Une nouvelle coalition de l’opposition, baptisée «Forces du Salut », a officiellement vu le jour à l’issue d’une conférence de presse organisée à l’hôtel Nouakchott. Le regroupement de partis politiques (Al Oumrane de Ahmed Haroune Cheikh Sidiya, Tahady de Yacoub Lemrabott et de Takyir de Mintouwehbine Bilal Ramdan, de députés Mohamed Lemine Sidi Maouloud, Khaly Diallo et Mohamed Bouya Cheikh Mohamed Fadel et du Mouvement Kavana) se présente comme une nouvelle plateforme politique destinée à fédérer les partisans du changement en Mauritanie.
Dans sa déclaration fondatrice, la coalition justifie sa création par le blocage du dialogue politique, la dégradation des conditions de vie des populations, la hausse du coût de la vie, la progression de la corruption et les restrictions des libertés publiques. Elle estime que le pays a besoin d’un « projet politique organisé » capable de conduire une véritable alternance démocratique.
Les Forces du Salut affirment faire de l’unité de l’opposition, de la défense de la Constitution, du rejet de toute modification des dispositions relatives aux mandats présidentiels, de la lutte contre la corruption et de la protection du pouvoir d’achat des citoyens leurs principales priorités. Elles promettent également un « nouveau discours politique », axé sur des solutions concrètes aux difficultés quotidiennes des Mauritaniens.

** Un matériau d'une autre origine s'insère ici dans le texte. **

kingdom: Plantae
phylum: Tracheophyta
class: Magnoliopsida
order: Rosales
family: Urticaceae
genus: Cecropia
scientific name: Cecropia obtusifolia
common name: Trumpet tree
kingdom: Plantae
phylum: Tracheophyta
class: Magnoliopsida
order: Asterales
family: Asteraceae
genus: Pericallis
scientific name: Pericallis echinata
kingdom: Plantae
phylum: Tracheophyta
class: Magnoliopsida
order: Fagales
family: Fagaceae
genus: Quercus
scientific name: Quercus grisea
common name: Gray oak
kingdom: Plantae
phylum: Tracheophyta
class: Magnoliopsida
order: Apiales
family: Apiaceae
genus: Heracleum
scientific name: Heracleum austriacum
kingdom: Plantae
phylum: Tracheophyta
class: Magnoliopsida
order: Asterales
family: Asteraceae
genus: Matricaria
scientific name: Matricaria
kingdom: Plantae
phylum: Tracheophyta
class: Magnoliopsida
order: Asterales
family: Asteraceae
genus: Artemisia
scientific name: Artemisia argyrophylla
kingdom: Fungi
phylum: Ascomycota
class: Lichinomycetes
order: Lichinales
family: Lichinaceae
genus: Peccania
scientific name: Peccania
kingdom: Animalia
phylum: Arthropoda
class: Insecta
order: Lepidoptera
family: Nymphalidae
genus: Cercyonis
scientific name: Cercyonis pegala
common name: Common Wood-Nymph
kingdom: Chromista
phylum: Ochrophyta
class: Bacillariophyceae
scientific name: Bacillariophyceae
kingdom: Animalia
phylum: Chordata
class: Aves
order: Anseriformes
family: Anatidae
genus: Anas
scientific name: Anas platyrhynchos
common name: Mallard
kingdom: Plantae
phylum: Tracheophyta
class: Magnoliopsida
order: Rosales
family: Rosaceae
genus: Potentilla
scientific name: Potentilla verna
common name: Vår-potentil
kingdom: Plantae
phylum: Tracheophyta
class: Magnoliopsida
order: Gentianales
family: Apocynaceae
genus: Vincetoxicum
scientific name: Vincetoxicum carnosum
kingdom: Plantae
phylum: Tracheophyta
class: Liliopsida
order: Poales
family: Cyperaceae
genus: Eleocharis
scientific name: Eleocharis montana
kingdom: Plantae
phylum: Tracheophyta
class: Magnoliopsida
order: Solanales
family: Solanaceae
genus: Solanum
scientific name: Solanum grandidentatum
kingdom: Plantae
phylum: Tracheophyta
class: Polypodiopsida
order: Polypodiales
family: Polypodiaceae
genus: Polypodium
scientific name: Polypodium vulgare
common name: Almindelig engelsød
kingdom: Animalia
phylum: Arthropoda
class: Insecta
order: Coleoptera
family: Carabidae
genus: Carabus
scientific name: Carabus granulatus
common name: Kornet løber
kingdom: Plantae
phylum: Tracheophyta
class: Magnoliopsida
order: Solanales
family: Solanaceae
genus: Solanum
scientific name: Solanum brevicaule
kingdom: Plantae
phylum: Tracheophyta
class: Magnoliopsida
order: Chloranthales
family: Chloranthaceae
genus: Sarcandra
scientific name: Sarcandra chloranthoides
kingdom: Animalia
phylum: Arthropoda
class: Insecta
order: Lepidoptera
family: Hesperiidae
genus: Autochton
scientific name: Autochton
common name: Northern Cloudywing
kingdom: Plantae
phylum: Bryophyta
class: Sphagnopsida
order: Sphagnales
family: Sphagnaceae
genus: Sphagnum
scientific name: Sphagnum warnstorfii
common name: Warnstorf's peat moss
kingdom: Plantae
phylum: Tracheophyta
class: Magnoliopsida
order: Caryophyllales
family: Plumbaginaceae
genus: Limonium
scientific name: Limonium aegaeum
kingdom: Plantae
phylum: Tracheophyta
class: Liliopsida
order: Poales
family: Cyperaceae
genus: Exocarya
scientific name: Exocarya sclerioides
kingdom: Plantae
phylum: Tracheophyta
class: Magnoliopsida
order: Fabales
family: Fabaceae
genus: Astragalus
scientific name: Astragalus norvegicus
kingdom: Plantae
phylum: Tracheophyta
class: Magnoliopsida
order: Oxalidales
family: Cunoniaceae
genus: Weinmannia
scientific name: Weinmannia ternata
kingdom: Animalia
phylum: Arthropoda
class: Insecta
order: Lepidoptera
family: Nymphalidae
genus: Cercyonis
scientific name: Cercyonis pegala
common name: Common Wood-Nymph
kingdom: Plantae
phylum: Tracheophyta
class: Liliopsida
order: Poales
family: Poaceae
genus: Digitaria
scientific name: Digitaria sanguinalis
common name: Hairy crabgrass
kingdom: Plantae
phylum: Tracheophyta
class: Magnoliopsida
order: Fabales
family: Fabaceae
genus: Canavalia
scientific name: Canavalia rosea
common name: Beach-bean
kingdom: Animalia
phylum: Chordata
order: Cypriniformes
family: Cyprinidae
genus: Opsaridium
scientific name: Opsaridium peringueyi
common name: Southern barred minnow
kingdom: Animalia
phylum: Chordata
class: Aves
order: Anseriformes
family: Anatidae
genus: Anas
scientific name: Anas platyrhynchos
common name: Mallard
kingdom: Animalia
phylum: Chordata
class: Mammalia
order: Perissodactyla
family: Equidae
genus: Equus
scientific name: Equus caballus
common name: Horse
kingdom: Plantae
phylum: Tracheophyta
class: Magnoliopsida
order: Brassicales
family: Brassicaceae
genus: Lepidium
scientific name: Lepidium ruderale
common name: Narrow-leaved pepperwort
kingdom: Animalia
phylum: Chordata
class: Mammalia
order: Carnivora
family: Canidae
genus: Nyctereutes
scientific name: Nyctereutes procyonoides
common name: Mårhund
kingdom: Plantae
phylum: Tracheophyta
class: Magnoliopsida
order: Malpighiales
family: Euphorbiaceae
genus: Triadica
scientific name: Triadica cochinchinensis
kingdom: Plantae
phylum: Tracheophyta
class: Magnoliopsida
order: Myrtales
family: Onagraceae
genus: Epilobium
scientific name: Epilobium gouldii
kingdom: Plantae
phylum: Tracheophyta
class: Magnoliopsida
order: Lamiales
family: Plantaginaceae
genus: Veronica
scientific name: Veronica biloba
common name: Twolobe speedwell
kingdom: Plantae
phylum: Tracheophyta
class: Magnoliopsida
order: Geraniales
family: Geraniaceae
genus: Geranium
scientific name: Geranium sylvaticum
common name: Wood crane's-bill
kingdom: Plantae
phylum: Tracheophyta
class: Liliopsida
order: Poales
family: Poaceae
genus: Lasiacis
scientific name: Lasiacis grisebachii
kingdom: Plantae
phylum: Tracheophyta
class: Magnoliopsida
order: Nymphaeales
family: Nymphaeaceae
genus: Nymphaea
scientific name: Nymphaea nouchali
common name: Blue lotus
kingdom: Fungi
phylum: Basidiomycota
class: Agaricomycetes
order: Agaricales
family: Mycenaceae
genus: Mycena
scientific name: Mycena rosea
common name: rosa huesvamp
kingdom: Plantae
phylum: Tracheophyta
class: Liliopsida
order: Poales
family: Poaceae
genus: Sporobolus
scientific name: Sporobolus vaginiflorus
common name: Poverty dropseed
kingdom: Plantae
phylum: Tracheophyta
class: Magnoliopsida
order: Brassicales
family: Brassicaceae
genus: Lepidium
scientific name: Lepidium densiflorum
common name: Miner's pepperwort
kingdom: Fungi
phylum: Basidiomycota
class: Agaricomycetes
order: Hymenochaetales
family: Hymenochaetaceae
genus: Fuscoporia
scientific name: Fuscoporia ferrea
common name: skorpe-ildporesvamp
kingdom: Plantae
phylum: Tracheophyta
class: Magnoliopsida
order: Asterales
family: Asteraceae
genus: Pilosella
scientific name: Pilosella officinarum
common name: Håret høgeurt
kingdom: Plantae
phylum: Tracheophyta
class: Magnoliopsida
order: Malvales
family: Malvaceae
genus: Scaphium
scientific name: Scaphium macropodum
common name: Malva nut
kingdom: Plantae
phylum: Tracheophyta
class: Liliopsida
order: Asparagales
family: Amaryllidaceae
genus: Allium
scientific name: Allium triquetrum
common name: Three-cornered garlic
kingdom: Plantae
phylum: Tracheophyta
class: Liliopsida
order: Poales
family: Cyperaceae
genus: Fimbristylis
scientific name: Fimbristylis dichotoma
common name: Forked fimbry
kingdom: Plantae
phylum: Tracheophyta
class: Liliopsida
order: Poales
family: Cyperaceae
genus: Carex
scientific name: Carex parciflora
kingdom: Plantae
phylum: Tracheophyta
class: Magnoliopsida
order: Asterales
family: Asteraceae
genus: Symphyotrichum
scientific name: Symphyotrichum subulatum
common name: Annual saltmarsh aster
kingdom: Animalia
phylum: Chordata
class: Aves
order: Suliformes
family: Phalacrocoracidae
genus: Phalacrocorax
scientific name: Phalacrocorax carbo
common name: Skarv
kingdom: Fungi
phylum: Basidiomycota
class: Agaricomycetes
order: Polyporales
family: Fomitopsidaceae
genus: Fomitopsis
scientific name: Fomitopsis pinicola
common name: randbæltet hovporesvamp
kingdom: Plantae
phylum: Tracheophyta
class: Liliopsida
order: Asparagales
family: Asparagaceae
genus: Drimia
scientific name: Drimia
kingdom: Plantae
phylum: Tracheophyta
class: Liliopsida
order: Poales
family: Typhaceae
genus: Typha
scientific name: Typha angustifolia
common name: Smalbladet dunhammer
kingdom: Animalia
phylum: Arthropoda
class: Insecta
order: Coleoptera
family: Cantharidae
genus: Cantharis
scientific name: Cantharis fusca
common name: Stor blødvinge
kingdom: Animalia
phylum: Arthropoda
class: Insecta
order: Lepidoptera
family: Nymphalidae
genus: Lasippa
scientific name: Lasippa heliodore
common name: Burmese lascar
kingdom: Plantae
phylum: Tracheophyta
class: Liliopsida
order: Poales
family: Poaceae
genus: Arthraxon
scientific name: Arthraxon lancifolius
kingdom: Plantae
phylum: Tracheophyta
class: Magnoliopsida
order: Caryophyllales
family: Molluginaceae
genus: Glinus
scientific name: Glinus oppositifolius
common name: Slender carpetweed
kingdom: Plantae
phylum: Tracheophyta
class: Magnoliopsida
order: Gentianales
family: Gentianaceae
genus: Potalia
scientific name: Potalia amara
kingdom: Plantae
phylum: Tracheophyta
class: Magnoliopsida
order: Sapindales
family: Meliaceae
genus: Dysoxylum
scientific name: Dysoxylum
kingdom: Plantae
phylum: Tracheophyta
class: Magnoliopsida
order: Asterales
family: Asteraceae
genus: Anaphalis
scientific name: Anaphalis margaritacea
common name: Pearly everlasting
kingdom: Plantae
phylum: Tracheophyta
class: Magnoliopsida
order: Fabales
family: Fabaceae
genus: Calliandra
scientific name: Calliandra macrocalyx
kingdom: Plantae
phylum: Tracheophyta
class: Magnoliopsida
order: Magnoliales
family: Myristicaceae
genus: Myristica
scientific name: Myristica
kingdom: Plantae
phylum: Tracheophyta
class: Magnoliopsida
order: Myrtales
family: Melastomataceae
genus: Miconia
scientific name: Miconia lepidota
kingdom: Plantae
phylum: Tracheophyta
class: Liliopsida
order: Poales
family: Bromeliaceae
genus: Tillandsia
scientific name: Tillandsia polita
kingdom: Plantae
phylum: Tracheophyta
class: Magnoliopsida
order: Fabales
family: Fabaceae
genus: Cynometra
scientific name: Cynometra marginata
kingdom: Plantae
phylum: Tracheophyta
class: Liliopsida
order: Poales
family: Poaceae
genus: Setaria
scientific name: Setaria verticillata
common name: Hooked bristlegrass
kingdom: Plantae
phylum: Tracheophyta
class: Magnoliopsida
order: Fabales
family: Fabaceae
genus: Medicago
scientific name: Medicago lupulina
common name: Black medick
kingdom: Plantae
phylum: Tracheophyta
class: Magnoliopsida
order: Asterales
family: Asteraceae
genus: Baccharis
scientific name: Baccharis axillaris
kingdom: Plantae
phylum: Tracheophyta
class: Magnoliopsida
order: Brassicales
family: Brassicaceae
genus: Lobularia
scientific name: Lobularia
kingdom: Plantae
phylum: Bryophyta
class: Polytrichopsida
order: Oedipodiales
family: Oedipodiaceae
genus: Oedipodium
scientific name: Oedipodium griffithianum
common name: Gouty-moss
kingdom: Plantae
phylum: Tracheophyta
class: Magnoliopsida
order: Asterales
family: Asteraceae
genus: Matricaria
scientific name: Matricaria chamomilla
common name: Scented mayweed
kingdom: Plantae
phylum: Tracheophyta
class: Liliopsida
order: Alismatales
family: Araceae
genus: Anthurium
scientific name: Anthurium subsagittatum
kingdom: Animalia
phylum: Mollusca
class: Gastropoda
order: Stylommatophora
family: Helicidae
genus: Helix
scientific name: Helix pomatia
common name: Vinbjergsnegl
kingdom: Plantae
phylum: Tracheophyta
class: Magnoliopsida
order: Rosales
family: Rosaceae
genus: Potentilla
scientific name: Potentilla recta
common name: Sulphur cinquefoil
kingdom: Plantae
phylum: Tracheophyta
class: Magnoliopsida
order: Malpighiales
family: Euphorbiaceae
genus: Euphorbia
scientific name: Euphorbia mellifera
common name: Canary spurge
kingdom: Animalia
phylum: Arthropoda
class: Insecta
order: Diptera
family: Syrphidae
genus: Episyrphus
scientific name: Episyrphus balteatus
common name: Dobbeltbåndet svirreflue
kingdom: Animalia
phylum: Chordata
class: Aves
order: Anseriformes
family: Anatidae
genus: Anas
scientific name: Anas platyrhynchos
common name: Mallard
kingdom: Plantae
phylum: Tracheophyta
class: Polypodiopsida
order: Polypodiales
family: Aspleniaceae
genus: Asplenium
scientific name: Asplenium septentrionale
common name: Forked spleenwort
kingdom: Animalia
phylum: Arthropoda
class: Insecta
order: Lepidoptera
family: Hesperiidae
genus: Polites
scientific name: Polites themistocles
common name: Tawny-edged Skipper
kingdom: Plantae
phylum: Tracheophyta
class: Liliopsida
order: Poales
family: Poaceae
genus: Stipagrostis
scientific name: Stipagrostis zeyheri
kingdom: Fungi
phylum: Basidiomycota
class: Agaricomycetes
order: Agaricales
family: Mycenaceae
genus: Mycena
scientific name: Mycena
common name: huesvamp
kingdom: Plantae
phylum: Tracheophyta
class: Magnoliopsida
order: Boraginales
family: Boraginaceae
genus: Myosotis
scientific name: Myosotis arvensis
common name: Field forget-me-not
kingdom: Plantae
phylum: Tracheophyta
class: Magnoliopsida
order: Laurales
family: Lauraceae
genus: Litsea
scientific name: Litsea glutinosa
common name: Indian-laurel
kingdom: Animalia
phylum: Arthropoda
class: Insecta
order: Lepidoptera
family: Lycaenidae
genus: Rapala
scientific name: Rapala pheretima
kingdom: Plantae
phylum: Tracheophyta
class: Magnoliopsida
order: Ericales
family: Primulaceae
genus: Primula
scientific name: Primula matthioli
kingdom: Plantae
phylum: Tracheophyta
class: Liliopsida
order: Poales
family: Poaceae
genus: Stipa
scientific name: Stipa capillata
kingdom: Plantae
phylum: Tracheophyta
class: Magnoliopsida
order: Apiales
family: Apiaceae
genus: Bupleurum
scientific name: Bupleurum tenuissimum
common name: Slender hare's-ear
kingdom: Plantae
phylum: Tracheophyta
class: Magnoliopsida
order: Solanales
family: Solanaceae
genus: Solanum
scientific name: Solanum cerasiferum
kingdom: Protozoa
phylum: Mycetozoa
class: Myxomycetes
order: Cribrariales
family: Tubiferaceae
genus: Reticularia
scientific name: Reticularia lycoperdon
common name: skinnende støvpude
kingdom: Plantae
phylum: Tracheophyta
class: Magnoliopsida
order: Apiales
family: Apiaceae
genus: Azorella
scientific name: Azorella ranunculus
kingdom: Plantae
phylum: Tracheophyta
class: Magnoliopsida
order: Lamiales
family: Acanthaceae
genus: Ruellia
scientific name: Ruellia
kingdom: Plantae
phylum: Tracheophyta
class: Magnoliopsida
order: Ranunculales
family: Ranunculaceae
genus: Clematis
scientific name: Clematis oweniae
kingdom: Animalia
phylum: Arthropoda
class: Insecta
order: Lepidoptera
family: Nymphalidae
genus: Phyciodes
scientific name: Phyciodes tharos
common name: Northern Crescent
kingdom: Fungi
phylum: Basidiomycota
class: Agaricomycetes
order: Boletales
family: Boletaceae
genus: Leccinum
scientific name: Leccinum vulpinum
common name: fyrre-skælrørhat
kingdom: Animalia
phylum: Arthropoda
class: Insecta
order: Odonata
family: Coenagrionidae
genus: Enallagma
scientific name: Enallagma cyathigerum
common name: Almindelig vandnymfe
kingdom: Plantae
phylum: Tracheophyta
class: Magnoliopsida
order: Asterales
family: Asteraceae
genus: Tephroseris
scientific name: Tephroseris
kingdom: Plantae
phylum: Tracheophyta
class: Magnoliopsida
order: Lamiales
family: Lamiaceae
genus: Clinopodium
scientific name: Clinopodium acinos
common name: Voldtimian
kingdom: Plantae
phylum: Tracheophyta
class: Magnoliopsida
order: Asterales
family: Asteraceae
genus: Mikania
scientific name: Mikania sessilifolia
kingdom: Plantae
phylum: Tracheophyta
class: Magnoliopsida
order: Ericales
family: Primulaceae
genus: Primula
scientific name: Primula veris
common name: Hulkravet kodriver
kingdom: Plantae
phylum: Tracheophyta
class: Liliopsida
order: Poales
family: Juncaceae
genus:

La coalition insiste sur la nécessité d’une alternance démocratique qu’elle distingue d’une simple « rotation » du pouvoir, qu’elle juge incapable de produire un véritable changement de gouvernance.
Pour lancer sa dynamique, les Forces du Salut annoncent l’organisation prochaine d’un travail de sensibilisation des citoyens et d’un meeting populaire afin de mesurer leur capacité de mobilisation. Elles invitent les partis politiques, les élus, les organisations de la société civile, les jeunes et toutes les forces favorables au changement à rejoindre cette nouvelle plateforme politique.
Par cette initiative, les fondateurs des Forces du Salut entendent relancer l’action de l’opposition à un moment où le processus de dialogue politique peine à progresser et où le débat sur les réformes institutionnelles continue d’alimenter les tensions sur la scène politique mauritanienne.